As the death toll rises and as more Americans get sick from West Nile virus, I hope my plea will reach more receptive ears today.
The very name DDT conjures fears among people too young to remember exactly what a miracle wonder this pesticide was through the 1960s.
Up until the 1960s, malaria was perhaps the biggest killer in the world. Tens of millions of people would die every year as victims of malaria.
What happened? The disease was virtually wiped out in the United States in the 1950s and 1960s. How? Are you sitting down?
According to no less an objective source than the Centers for Disease Control, credit goes to the draining of vast wetland areas, usually to make room for housing developments, and extensive spraying with DDT.
What? You mean destroying swamps was a good thing? Spraying DDT was a good thing?
You bet it was. Guess what? Malaria is on the rise again around the world. From Russia to Africa to Indonesia, malaria is still ravaging populations.
In fact, since 1999, 625 million people have contracted the disease worldwide and more than 4 million of them have died. Of those, most were pregnant women or children under the age of 5.
That’s why I say it is time to bring back DDT. You think I’m kidding? I’ll go further: DDT is one of the greatest chemical accomplishments in the history of mankind.
I know you don’t believe me. You’ve been conditioned to think of DDT as an abhorrent toxic agent that caused cancer and nearly wiped out the bald eagle. Nonsense. Junk science. Hysteria.
DDT saved lives and reduced human suffering. And it could do so again, if only people would wake up and stop believing propaganda spoon-fed to them by those whose only goal must be to reduce the world’s human population by any means necessary.
Here’s what the National Academy of Sciences had to say about the chemical as late as 1970: “To only a few chemicals does man owe as great a debt as to DDT. … In a little more than two decades, DDT has prevented 500 million human deaths, due to malaria, that otherwise would have been inevitable.”

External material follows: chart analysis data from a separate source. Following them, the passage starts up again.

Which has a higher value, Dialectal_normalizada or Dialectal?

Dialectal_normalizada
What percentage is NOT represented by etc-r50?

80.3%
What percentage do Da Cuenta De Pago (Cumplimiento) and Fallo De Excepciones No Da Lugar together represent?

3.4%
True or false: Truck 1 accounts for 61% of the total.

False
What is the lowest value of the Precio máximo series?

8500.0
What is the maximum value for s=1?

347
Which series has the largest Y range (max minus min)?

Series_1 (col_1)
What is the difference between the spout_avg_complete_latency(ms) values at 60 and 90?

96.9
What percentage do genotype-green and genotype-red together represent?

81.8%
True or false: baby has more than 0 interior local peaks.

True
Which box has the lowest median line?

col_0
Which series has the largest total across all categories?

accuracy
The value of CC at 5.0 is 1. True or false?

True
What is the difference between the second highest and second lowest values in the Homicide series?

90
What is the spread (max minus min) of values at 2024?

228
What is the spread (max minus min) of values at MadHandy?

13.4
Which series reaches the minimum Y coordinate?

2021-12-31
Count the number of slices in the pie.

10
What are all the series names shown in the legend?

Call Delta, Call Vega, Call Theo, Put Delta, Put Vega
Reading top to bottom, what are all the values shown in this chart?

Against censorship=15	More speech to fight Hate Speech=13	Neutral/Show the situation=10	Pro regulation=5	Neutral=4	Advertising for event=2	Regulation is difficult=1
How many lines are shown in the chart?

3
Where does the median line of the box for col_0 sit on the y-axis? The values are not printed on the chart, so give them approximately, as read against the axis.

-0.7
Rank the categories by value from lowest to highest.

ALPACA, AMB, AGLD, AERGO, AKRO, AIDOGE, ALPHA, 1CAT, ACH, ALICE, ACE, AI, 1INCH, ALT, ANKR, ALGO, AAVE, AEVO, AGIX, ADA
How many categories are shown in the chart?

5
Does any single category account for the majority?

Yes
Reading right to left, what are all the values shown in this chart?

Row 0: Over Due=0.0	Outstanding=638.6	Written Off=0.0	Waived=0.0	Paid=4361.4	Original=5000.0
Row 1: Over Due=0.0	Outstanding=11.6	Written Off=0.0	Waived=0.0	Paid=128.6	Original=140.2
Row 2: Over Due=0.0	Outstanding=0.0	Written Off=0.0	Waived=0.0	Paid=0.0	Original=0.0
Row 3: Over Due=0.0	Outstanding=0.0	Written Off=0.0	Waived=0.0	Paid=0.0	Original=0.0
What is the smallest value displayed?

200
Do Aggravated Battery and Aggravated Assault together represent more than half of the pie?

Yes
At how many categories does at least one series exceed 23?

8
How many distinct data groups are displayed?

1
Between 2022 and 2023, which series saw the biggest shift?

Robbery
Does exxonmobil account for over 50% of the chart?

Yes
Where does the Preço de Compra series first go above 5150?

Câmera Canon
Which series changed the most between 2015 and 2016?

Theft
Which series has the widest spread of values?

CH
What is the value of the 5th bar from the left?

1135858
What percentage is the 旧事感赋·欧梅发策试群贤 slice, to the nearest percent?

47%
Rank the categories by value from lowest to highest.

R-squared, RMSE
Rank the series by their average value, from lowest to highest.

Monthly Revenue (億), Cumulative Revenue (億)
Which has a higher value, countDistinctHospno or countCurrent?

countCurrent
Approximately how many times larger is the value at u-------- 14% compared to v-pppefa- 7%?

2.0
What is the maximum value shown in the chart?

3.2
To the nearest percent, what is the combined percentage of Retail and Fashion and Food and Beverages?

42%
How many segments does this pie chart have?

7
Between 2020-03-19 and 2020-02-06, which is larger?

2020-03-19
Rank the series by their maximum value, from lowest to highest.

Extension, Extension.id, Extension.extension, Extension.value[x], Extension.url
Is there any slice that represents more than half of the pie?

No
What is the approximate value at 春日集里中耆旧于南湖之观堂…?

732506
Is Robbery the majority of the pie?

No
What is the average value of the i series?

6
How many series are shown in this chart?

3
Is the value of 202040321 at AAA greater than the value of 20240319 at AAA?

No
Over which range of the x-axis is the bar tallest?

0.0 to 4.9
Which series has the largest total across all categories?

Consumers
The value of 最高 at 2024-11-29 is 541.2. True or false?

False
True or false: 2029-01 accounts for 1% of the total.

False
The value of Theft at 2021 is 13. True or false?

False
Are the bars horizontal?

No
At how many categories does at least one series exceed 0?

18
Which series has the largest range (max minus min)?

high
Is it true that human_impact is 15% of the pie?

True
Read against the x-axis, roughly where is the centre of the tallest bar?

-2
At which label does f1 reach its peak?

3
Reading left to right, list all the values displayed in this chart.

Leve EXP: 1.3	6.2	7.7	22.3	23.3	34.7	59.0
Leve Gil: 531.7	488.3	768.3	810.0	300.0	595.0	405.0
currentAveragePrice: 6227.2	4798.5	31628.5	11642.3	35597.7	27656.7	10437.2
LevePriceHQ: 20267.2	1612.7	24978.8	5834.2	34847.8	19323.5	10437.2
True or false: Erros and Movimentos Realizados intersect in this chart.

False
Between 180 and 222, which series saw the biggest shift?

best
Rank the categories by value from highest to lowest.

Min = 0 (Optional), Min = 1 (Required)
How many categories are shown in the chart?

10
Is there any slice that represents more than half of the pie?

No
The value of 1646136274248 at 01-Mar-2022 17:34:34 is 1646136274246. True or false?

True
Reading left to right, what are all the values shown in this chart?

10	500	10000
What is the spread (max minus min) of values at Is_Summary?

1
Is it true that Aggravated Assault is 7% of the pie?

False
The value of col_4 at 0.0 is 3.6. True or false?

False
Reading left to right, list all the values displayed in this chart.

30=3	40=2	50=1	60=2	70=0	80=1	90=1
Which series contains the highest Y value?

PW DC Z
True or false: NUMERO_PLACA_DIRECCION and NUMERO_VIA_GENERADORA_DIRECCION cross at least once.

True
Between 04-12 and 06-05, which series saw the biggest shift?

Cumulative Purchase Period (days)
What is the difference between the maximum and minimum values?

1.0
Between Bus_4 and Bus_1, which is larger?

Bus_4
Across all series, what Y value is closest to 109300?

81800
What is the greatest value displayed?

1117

What about cancer? I know one of the scientists responsible for creating DDT. His name is Dr. Joseph Jacobs. In his 80s, he is still active, working every day and of sound mind. He has related stories to me about falling into a vat of DDT and emerging unscathed with no after-effects.
The truth is that population-control advocates decided in the 1960s that overpopulation must be prevented. The best way, they determined, was to let children in poor nations die of malaria by the millions.
Extensive hearings were held on DDT before an Environmental Protection Agency administrative law judge, Edmund Sweeney, who concluded in 1972, “DDT is not a carcinogenic hazard to man. … DDT is not a mutagenic or teratogenic hazard to man … the uses of DDT under the regulations involved here do not have a deleterious effect on freshwater fish, estuarine organisms, wild birds or other wildlife.”
But the EPA hearing examiner was overruled by EPA administrator William Ruckelshaus – a lawyer and politician, not a scientist. He reportedly did not attend a single hour of the seven months of hearings, nor did he read any of the transcripts, according to aides.
The latest scientific study on DDT, published in 1985, found no correlation between DDT and cancer. A 1972 study actually found it reduced tumors in animals.
Has anyone considered that the spread of West Nile virus could be a result of 20 years of misguided wetland preservation and the banning of DDT? I say it’s time to start cranking up production once again. If not for the people of the United States, at least for the innocent children of the Third World.